[[ SELECTED EXTRACT, beginning ]]

Picking and choosing the individual players to adjust for opens us up to bias. To be fair and accurate, I should run this same exercise on all players and push them all to an equivalent number of games played.

A Better Example

In this example I pushed most players to 147 games played, using replacement level stats to get them to 147. For example, Mike Trout‘s original projection shows 143 games played. I added four games of replacement level outfield performance to his totals.

You might ask why I concluded to do this for Trout. If he’s only four games less than 147 it doesn’t represent a true DL stint and I couldn’t replace him. Right?

My reasoning goes back to the way projections work. We know they’re a weighted average calculation of all possibilities. Maybe there’s a 20 percent chance Trout plays in 160 games, but there’s also likely a 20 percent chance he ends up on the DL for 30 days. When you mash all those outcomes together into one projection, you might come out with 143 games. And again, I can’t ignore Trout and make adjustments to all other players.

Yes, Trout’s only four games from the 147 mark while some are more than 15 games, or a full-DL stint, away. But Trout’s 143 reflects the possibility of DL stints too. They’re just less likely to happen. So I’ll still adjust for the four games.

There’s still one significant elephant in the room. And that is how to deal with players who simply are not “full-time” starters. Matt Adams is projected for 92 games played, Ryan Zimmerman 97. Zimmerman’s projection is likely due to potential injury. Adams’ is likely due to injury and some platooning. Giving him the full credit for 147 games wouldn’t be appropriate. I’ll discuss this more in a bit. But for this example I decided to proceed with the 147.

After making this 147-game adjustment to players (except catchers), here’s Giancarlo Stanton‘s revised dollar value:

Giancarlo Stanton 126 84 38  96 7 0.277 29.55
Replacement  21 10  2  10 2 0.256  6.44
Total 147 94 40 106 9 0.275 35.99

To summarize, his original unadjusted value was $29.55. My faulty calculation put him at $37.22. And my next iteration put him at $35.97. He still goes up when we add his replacement stats. But not by as much when we include the effects of on all players.

What Happens to the Rest of the Unlucky 13?

Let’s take a closer look at all the players I singled out earlier. Each player’s original, or unadjusted, value is presented in the “$ORIG” column. The “$ADJ” column represents the player’s value after the entire player population gets replacement level adjustments.

[[ SELECTED EXTRACT, end ]]
[[ RECORDS SUPPLIED, beginning ]]

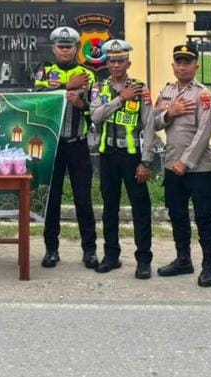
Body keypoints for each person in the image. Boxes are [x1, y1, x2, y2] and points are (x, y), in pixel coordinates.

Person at [153, 43, 211, 287]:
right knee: (177, 214)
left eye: (187, 62)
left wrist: (186, 161)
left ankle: (209, 266)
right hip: (172, 165)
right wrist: (170, 112)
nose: (182, 67)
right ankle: (183, 260)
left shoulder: (203, 95)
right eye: (178, 62)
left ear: (196, 66)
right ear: (173, 65)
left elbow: (204, 132)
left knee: (204, 217)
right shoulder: (167, 91)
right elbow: (153, 122)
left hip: (198, 168)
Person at [34, 26, 99, 269]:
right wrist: (66, 87)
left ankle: (89, 251)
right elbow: (36, 97)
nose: (64, 50)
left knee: (83, 199)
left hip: (78, 144)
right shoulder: (44, 71)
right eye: (60, 47)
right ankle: (51, 250)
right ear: (53, 49)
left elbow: (97, 110)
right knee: (51, 200)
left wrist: (82, 104)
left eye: (69, 46)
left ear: (77, 48)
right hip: (52, 145)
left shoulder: (88, 74)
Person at [89, 39, 154, 278]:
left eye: (121, 61)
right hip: (108, 155)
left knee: (141, 209)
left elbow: (149, 125)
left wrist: (146, 161)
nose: (116, 65)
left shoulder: (140, 88)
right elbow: (95, 116)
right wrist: (120, 99)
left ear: (128, 63)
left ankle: (144, 259)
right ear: (107, 63)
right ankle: (111, 255)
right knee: (110, 208)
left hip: (132, 157)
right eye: (112, 61)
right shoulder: (100, 88)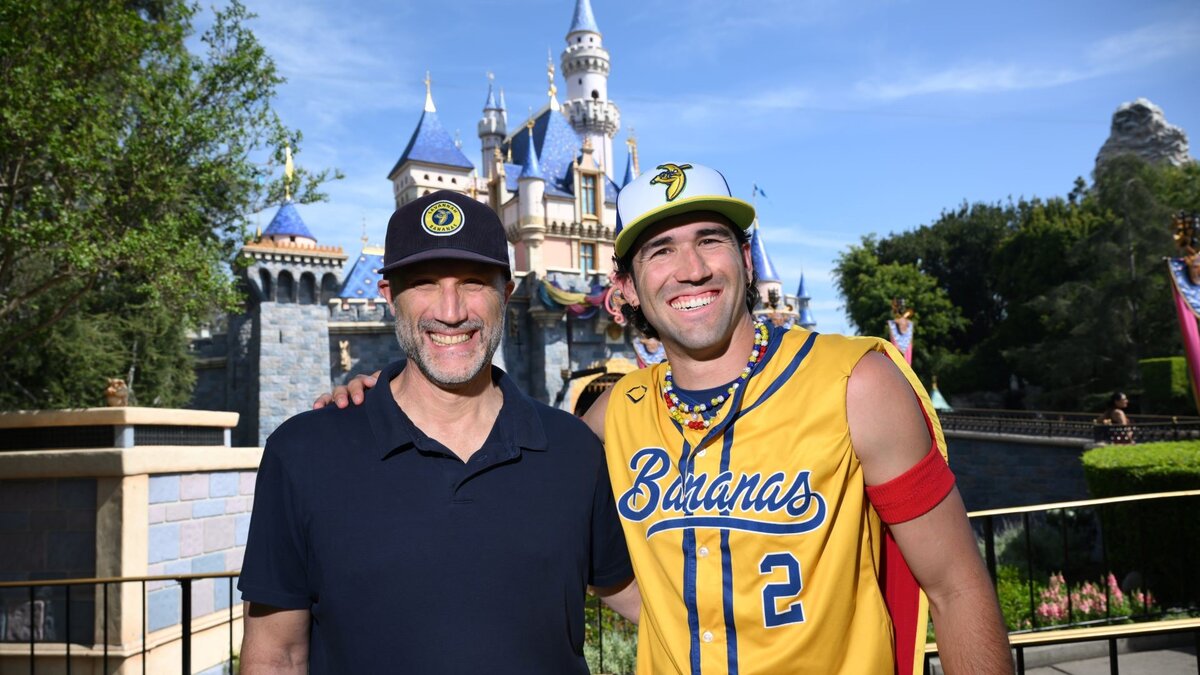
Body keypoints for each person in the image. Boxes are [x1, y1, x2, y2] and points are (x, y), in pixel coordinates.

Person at [320, 165, 1013, 674]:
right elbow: (495, 444)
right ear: (623, 290)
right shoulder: (608, 420)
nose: (690, 268)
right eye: (659, 250)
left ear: (745, 261)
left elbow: (957, 587)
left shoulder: (856, 382)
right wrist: (382, 392)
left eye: (710, 239)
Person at [240, 190, 637, 674]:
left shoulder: (572, 451)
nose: (451, 311)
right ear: (388, 296)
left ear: (506, 294)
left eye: (473, 283)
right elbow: (276, 656)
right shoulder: (304, 453)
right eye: (425, 283)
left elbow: (652, 601)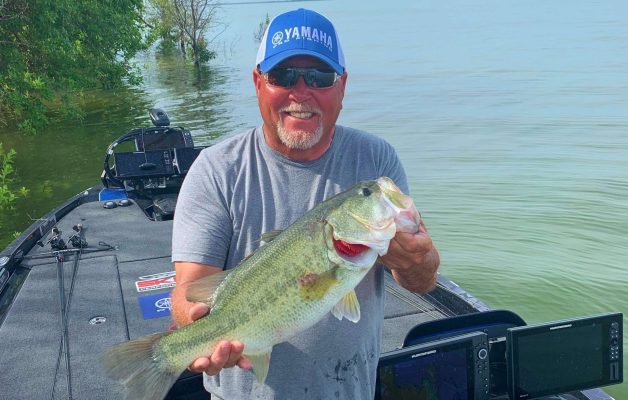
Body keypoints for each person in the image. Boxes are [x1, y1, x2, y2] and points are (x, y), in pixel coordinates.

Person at [171, 8, 440, 400]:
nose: (301, 92)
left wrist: (417, 261)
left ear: (342, 87)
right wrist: (196, 325)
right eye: (283, 76)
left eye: (319, 77)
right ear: (258, 82)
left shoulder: (376, 160)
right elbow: (189, 290)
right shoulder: (215, 170)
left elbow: (422, 281)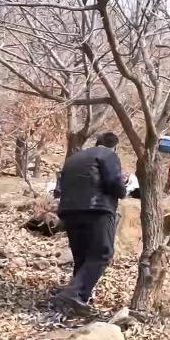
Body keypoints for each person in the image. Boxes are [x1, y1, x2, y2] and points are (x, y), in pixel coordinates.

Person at [53, 132, 128, 316]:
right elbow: (113, 183)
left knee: (82, 256)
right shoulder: (108, 155)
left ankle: (76, 301)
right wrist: (123, 186)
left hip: (68, 211)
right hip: (96, 209)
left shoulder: (74, 158)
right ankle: (74, 293)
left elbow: (59, 188)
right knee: (102, 253)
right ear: (115, 147)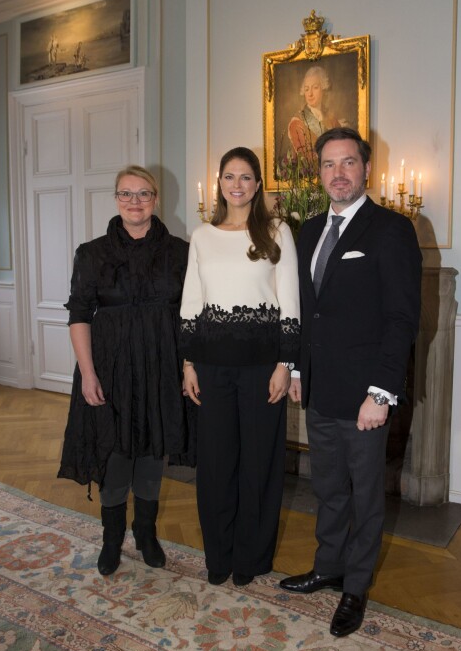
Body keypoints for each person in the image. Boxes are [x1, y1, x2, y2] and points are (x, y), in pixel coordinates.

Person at [280, 127, 422, 637]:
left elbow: (402, 320)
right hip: (318, 389)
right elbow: (303, 310)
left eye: (348, 163)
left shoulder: (392, 229)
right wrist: (297, 370)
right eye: (328, 165)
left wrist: (381, 393)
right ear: (318, 173)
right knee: (327, 488)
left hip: (365, 396)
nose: (338, 173)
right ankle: (328, 566)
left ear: (366, 169)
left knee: (365, 496)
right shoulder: (309, 230)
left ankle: (355, 588)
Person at [58, 165, 191, 576]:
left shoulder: (181, 252)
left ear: (156, 199)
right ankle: (111, 539)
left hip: (161, 368)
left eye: (144, 194)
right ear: (116, 199)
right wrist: (88, 373)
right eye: (126, 194)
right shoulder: (92, 253)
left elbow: (192, 316)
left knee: (153, 453)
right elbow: (79, 315)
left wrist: (188, 368)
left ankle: (146, 535)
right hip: (109, 370)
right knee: (113, 453)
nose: (135, 201)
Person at [181, 147, 300, 588]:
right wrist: (189, 362)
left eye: (246, 177)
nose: (237, 185)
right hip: (211, 367)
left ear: (257, 183)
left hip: (261, 369)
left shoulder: (277, 231)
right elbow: (192, 303)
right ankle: (219, 554)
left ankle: (250, 557)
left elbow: (290, 302)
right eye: (229, 176)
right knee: (215, 464)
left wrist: (285, 364)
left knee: (259, 465)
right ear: (219, 183)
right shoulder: (202, 235)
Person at [282, 65, 345, 176]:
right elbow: (307, 159)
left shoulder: (332, 119)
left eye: (315, 87)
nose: (310, 94)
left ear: (323, 89)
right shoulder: (297, 122)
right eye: (307, 89)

[[ RECORDS SUPPLIED, end ]]

#### STUDY QUESTIONS:
[1] Reproduce everything from "In this example" down to "all other players." in the passage on adjusting player projections above, without changing a word.
[2] Resume the passage on adjusting player projections, picking up after its last sentence.

#### PER-TASK ANSWERS:
[1]
In this example I pushed most players to 147 games played, using replacement level stats to get them to 147. For example, Mike Trout‘s original projection shows 143 games played. I added four games of replacement level outfield performance to his totals.

You might ask why I concluded to do this for Trout. If he’s only four games less than 147 it doesn’t represent a true DL stint and I couldn’t replace him. Right?

My reasoning goes back to the way projections work. We know they’re a weighted average calculation of all possibilities. Maybe there’s a 20 percent chance Trout plays in 160 games, but there’s also likely a 20 percent chance he ends up on the DL for 30 days. When you mash all those outcomes together into one projection, you might come out with 143 games. And again, I can’t ignore Trout and make adjustments to all other players.

[2]
Giancarlo Stanton OF $29.55 93.6 40.4 106.0  8.9 0.264 $35.99   $6.44
Miguel Cabrera 1B $26.88 92.1 27.9  99.9  2.3 0.259 $31.65   $4.76
Jose Bautista OF $21.90 91.0 33.5  97.2  6.2 0.264 $22.64   $0.74
Ryan Braun OF $20.40 80.3 24.8  85.6 16.4 0.243 $21.68   $1.28
George Springer OF $19.83 87.3 28.0  83.6 17.6 0.234 $21.67   $1.85
Edwin Encarnacion 1B $19.26 87.3 33.3  99.7  3.5 0.280 $24.56   $5.30
Yasiel Puig OF $18.97 86.8 23.9  82.1 11.5 0.260 $20.09   $1.11
Carlos Gonzalez OF $17.94 82.0 30.7  95.5  6.1 0.278 $21.26   $3.33
Jacoby Ellsbury OF $16.83 84.8 15.9  64.1 28.5 0.260 $17.21   $0.37
Albert Pujols 1B $16.07 78.6 29.1  93.4  4.3 0.271 $17.33   $1.27
Lorenzo Cain OF $14.82 74.3 12.8  72.6 22.4 0.265 $14.06 $(0.76)
Carlos Gomez OF $13.95 77.6 19.4  75.0 22.9 0.271 $14.77   $0.82
Troy Tulowitzki SS  $6.02 80.3 21.2  76.5  4.4 0.260  $9.71   $3.69

Well, that’s interesting. Most players went up, but not all. And not by similar amounts. Cain actually lost value because he was passed by players projected to play fewer games than him, Carlos Gomez and Ben Revere, and therefore received less of a bonus than those around him.

Let’s Think About the Dynamics

To understand the full situation, I should also tell you that Mike Trout‘s value went from $42.44 in the unadjusted scenario to $47.28 after the adjustment. For giving him credit for only four more games? How could that be?!? Replacement level drives everything when calculating dollar values.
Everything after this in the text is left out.